Friday, May 27, 2011

Derry Murals

In the 1990s and early 2000s, three Derry residents painted a series of murals in Bogside depicting scenes from The Troubles. Most of the slums in Bogside have been razed, but the end of this house with the famous phrase has been preserved. It dates from the Battle of Bogside in 1969, when citizens of the 'hood erected barricades and evicted the Royal Ulster Constabulary from the area.

This mural is titled Petrol Bomber.



Here's Bernadette Devlin. Devlin was elected to the UK parliament...at 21 the youngest MP...and also led protests against British rule and anti-Catholic discrimination. Protestant Ulster paramilitaries tried to assassinate her in 1981 and shot her seven times...despite the fact that her house was being guarded by British troops at the time. But she survived and remains civically active in Northern Ireland.
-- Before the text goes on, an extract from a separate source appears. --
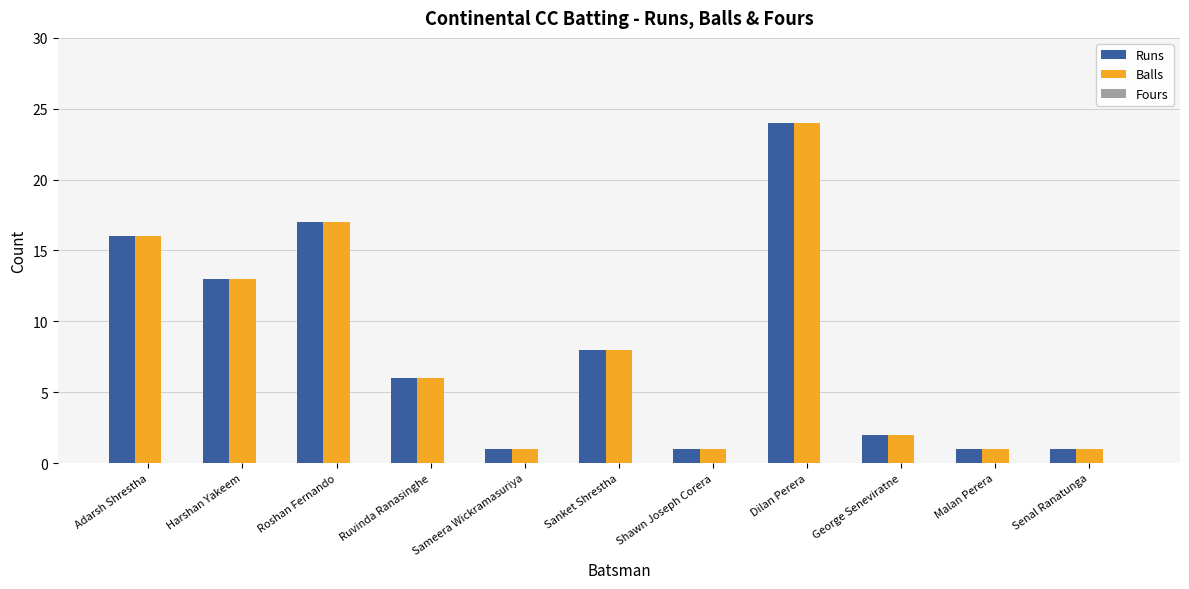

What is the label of the 11th bar from the right?

Adarsh Shrestha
Bloody Sunday. Note the British soldier standing on a bloodstained civil rights banner.


Left mural is Motorman...this was the name of the military operation conducted by British troops to take back the Bogside. On the right is The Runner.


This one is titled Civil Rights. The protesters in Derry felt they were kindred spirits with anti Vietnam war protesters, civil rights marchers in the US, and other such groups 40 years ago.



Hunger Strike. This commemorates the hunger strikers in the Maze prison in Belfast who went on a protest hunger strike in October 1980. They were arguing for the retention of their status as political prisoners, which had been revoked by the British. They also refused to wear prison issued clothes, thus are clad only in blankets. I remember Bobby Sands, slowly starving to death during that strike, on world news almost every night. It was amazing to me, and a little horrifying, that someone would have such deep convictions to do that. I was kind of neutral in the whole dispute...a nonreligious, non Irish American, but the pictures and stories of that time were still very moving. Ten hunger strikers starved.



Death of Innocence depicts Annette McGavigan, a 14 year old girl shot by British troops on 6 Sep 1971. She was the 100th person to die in The Troubles. The butterfly represents a hope for peace; the broken rifle depicts the failure of violence.


This mural commemorates the 25th anniversary of Bloody Sunday, depicting the 14 people who died.